> Study text
________________
There are, however, issues mainly regarding presentation and analysis of data that need to be addressed

Major comments:

Methods:

One of the main motivations for this study is to investigate NSE as a marker in the age of hypothermia. Three infants with severe HIE were not cooled according to clinical protocol but still included. Reasons for inclusion?

Response. As the reviewer says, our intention was to describe the usefulness of NSE at the present time when therapeutic hypothermia is a standardized treatment in most countries. However, it is known that some patients do not receive this treatment for different reasons even though they were candidates. That is why we believe it is relevant to provide real data concerning why it is that some infants do not receive hypothermia. As stated in the text, in our series 3 newborns with severe HIE were not cooled: 166, 281, and 2855 ng/ml of CSF-NSE values.

However, as the reviewer notes, including these three children could influence the results if we wanted to draw conclusions regarding NSE in cooled infants. Thus, we have repeated the analyses without including these 3 children. The results are very similar. We decided to add a comment in the discussion section (line 559).

We added the analysis eliminating the three uncooled infants as supplementary material, in case the reader is interested in having a look at them (S1 and S2 Tables). If the editor and/or reviewers consider that these tables do not need to be added as supplementary material, we agree to their removal.

Statistics and presentation:

- Only Mann-Whitney is stated as method for comparisons between groups (numerical values for NSE between groups). In Table 1, control infants are compared with asphyxiated infants with three different grades of encephalopathy. Both numerical and nominal variables are compared and only one p-value per variable is presented. Statistics? Kruskall-Wallis/Chi-Square – or controls compared to all HIE groups together? Add to statistics under Methods.

Response. Thank you. In Table 1, comparisons are made between different grades of encephalopathy, but controls are not included. That is why the paragraph in the text (lines 247 to 254) does not refer to Table 1. Table 1 is referred to in the text only when addressing the characteristics of the infants with HIE. Thus, p values in Table 1 only refer to the comparison of the different grades of encephalopathy. We have clarified this in the legend of Table 1 (lines 258 to 260) and in the methods section (lines 194 to 198).

- Statistical method needs to be added to all Figure and Table legends to make them self-explanatory.
________________
> Entries provided
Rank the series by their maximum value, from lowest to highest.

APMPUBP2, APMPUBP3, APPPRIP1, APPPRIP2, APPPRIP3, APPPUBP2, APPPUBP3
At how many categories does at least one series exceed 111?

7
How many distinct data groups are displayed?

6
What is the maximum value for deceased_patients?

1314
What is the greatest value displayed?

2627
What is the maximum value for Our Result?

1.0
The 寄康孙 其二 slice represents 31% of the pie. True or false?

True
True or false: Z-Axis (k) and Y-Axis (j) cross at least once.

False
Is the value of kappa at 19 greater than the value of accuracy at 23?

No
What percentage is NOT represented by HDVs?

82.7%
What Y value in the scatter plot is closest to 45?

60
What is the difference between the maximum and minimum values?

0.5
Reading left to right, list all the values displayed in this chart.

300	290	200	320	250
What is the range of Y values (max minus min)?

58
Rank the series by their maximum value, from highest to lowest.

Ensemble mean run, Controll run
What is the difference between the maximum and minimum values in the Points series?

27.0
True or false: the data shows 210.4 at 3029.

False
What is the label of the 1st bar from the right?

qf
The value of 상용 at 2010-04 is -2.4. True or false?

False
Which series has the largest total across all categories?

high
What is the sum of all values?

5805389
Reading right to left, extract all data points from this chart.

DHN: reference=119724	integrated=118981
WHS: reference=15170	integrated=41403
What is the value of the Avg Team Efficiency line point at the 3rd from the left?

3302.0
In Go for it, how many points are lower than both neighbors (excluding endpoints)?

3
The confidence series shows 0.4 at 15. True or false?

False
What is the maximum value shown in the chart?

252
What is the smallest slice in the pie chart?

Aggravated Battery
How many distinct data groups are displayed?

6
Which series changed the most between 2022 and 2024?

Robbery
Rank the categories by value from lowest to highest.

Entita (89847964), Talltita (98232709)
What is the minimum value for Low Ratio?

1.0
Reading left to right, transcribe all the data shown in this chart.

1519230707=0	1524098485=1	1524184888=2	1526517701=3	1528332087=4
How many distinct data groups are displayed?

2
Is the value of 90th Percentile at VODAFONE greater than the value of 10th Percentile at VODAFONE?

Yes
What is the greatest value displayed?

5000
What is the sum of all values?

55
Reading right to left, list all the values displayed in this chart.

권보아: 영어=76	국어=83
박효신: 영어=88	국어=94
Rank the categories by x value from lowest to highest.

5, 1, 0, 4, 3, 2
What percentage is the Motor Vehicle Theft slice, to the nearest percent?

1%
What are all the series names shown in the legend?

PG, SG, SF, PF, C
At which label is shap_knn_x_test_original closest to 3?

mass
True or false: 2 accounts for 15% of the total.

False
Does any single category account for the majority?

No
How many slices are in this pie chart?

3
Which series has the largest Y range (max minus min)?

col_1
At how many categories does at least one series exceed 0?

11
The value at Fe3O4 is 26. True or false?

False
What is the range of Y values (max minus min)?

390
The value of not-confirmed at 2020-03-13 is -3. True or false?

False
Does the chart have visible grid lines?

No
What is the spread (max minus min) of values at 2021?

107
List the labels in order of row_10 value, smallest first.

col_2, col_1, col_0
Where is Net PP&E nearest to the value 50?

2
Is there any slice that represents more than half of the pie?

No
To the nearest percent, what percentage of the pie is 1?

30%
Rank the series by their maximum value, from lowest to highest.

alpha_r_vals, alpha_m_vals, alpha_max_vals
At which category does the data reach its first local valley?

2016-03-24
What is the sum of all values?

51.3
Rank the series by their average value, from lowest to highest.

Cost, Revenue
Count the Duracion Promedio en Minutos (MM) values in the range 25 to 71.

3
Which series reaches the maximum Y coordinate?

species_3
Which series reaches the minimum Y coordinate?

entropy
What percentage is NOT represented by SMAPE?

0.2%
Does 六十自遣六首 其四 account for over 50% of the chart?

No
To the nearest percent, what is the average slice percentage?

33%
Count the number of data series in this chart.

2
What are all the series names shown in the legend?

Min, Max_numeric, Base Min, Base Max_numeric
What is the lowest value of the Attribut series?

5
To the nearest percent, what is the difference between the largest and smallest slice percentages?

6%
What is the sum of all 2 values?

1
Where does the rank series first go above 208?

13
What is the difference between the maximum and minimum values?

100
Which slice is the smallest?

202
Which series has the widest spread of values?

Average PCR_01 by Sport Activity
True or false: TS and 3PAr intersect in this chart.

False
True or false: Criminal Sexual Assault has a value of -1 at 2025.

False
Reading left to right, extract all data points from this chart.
________________
> What to work on
Write out the reviewer exchange from "Response. Thank you." down to "194 to 198).", substituting "caption" for "legend". Work from the reviewer exchange alone.

> Written answer
Response. Thank you. In Table 1, comparisons are made between different grades of encephalopathy, but controls are not included. That is why the paragraph in the text (lines 247 to 254) does not refer to Table 1. Table 1 is referred to in the text only when addressing the characteristics of the infants with HIE. Thus, p values in Table 1 only refer to the comparison of the different grades of encephalopathy. We have clarified this in the caption of Table 1 (lines 258 to 260) and in the methods section (lines 194 to 198).